The dilemma for firms in this position is that they know they need to change something, but aren’t sure what. Do they just need a new haircut and maybe a touch-up on the roots or is it time for a complete facelift?
It’s important to understand that a rebrand won’t solve all your problems. That’s particularly true if you have issues beyond sales and marketing, as Comcast did when it changed the name of its cable/internet/telephone operations to Xfinity. The idea was to give the corporation a higher profile as it made major moves like the acquisition of NBC/Universal while distancing itself from the horrible reputation it had for customer service.
It was a good idea, but it really didn’t take. Customers still refer to Comcast as their service provider, rather than Xfinity, and if online comments are any indicator, they haven’t gotten much better at customer service. [Disclaimer: I’ve been a customer for more than 20 years and have always found their customer service reps to be helpful, courteous and able to resolve my issues.]
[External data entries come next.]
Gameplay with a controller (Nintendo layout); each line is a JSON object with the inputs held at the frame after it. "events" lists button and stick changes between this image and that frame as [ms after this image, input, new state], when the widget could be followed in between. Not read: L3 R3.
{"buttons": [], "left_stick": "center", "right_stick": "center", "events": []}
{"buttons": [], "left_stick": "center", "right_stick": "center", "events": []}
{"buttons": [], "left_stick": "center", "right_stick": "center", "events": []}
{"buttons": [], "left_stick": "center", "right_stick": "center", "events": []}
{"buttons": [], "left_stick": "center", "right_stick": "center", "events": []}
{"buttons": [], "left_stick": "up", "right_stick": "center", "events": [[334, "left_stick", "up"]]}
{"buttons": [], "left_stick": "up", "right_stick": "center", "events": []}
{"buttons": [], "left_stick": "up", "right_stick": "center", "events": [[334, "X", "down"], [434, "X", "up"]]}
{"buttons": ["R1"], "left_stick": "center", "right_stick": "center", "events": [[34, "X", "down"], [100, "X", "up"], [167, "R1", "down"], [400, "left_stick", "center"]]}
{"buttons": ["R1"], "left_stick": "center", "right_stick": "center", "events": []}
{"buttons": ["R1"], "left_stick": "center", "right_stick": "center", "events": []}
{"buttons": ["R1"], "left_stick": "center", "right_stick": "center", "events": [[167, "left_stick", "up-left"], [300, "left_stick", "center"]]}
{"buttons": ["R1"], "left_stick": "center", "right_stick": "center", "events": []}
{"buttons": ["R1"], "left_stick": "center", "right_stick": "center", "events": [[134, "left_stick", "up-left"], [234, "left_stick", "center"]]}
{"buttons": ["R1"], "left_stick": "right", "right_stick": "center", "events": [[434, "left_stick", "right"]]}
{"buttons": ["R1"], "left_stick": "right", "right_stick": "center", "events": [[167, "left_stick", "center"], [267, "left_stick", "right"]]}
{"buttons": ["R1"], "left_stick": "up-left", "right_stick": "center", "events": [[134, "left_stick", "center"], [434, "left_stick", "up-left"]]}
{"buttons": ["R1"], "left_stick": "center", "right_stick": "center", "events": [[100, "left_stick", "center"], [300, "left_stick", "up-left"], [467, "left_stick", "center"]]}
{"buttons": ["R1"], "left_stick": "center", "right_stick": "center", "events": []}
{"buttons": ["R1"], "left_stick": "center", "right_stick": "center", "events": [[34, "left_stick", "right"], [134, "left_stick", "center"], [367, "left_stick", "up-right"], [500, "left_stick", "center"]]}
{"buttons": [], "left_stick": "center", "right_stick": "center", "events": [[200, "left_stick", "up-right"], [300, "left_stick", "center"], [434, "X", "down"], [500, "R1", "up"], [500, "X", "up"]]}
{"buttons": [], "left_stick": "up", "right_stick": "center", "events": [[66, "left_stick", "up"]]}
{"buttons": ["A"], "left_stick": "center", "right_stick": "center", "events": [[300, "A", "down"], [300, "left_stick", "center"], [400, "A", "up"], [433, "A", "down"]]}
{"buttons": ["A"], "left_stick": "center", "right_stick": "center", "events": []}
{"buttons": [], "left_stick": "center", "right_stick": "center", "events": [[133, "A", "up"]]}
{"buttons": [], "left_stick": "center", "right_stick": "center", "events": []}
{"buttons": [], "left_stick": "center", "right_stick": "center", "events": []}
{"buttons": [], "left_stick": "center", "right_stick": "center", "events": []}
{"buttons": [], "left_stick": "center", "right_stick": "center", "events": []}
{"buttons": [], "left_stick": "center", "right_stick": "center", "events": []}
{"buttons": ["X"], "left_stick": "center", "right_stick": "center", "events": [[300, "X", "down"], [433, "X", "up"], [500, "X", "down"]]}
Sometimes a successful company will spruce itself up just to let the public know it’s paying attention. Last year both Google and Facebook gave their logos a refresh by simply updating their typefaces. Google made the more dramatic move when it ditched the traditional serif-loaded typeface they’d been using for 16 years for a more open, rounded and simpler one. Facebook took a more subtle approach when it opted to tweak its logo font and likewise made the letters more rounded, open and inviting. Neither company was in danger of losing loyal users, but both undoubtedly benefitted from helping their current supporters see them in a fresh light.
On other occasions the connotations of a brand’s name has become so negative that starting over is really the only choice. That was certainly the case when WorldCom rebranded as MCI following its emergence from accounting scandals and bankruptcy.
Rather than solving existing problems a rebrand can sometimes create new ones if it eliminates what attracted people in the first place.. But if what you’ve always been doing is no longer working, then perhaps it’s time to head back to the drawing board.
So how do you know when it’s time to rebrand rather than refresh? The checklist below can help you make that decision.
Ten Signs Your Brand Needs a Rebrand
- Your company has stopped growing or has lost market share.
- Inquiries about your service or product have slowed. Those who do contact you aren’t a great fit for what you offer.
- Your existing clients aren’t aware of everything you do or are only taking advantage of one or two services.
- You’re facing increased competition across the board.
- More and more specialists are competing for your would-be clients’ business.
- You’ve changed what you do and who you do it for, but the market hasn’t noticed.
- Your clients have changed dramatically since you first started working together.
- Your pitches and presentations are built around addressing misperceptions rather than highlighting your great work.
- Your logo, website and materials feel stale and don’t garner a positive reaction.
- Your job candidates aren’t top notch—or you don’t get enough applicants to meet your open positions.